Everything Gets Digital?

This article in Scientific American (it's behind the paywall but you can read a preview at the link) describes an experiment by Fermilab director and University of Chicago physicist Craig Hogan, who hopes to test out something about the way the universe is put together.

Most standard views of the universe hold that space, objects and random protoplasm like you and me are at their most basic level "smooth" or continuous. But Hogan's experiment will see if that is actually true. If he is right, at the smallest possible scale, we are made up of discrete particles and the universe is actually "fuzzy" -- the same way that a smooth curve on a digital picture becomes a clunky series of squares if you zoom in close enough. These are not atoms, like we may remember from school science courses, but much much smaller on a scale called the "Planck length."

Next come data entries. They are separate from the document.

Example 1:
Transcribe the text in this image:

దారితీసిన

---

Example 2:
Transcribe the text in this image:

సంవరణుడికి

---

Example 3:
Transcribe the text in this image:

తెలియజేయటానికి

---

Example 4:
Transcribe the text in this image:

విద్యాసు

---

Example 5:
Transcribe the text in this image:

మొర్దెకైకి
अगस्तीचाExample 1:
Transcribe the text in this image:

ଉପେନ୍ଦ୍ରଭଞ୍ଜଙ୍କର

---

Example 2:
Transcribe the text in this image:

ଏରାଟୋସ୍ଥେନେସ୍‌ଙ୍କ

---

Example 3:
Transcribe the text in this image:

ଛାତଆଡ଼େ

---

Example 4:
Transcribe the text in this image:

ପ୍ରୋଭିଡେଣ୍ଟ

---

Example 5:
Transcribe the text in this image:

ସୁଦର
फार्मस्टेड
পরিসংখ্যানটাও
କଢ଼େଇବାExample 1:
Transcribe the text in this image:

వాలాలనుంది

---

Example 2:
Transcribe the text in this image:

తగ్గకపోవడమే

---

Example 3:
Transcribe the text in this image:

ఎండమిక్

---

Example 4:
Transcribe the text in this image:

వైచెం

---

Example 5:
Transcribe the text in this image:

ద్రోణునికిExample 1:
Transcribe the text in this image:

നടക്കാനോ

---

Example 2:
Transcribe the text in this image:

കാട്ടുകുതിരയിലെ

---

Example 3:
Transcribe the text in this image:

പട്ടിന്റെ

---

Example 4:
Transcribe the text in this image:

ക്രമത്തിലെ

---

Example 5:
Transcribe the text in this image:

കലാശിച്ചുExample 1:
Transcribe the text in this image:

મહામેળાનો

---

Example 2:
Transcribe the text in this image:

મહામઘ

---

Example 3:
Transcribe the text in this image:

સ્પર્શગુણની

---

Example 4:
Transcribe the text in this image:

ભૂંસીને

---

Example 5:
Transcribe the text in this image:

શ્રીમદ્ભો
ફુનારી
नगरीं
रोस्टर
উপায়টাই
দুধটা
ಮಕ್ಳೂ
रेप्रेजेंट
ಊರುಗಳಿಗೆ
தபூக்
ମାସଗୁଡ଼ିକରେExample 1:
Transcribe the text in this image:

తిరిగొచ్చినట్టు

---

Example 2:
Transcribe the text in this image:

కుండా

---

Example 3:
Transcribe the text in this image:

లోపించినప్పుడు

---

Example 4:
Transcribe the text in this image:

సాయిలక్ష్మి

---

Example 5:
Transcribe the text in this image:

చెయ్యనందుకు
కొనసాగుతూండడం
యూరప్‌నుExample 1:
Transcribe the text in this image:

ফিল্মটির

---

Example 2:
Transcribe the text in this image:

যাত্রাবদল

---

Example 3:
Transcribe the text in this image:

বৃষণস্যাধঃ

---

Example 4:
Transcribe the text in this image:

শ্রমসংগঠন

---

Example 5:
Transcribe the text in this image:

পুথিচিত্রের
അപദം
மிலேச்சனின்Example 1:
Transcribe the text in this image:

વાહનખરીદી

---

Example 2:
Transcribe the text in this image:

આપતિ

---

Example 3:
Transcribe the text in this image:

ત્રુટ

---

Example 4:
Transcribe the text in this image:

If he is right, we do not actually move smoothly through space, either, but rather we kind of jitter along by occupying first one set of the Planck-sized doodads (real physicists say "quanta" instead of "doodads," by the way) and then actually jumping to another set of them a Planck-distance away. Planck distances are also so small that they can't be detected by any usual measuring instrument, but Hogan's experiment will show certain results if the lasers it uses are affected by this jitteriness.

The Holographic Principle is another idea that may go along with the universe's "jittery" nature. It's kind of fuzzy to me its own self, but the upshot is that each of these little Plancks is actually encoded information, like the bits in a computer that store its information. I will be a good boy at this point and deliberately not say "mind of God, anyone?" although I am sore tempted. Not that I believe Hogan's experiment would prove that the universe is somehow contained within God's thoughts. But it points out that folks who suggest that scientific views of the universe crowd God from the picture just aren't conversant with how weird the universe might really be.

I was asked once why I like this weirdo scientific physics stuff, considering that I make a point of describing myself as a pretty orthodox Christian theist. Aren't we the ones that deny evolution and insist the universe is 6,000 years old and stuff? Some of us do. But I personally believe that if I worship a God who is among other things, the source of all truth, then nothing that moves me closer to the truth can move me away from God. So neither side -- atheists or "young-earthers" -- has it right when they insist that the scientifically discovered or theorized view of the universe pushes God aside.

You might say that both views have a flaw -- and if Hogan is right, the flaw is that they are pointing out the mote in their opponents' eyes while ignoring the Planck in their own (Oh, c'mon, you knew I'd do it sooner or later).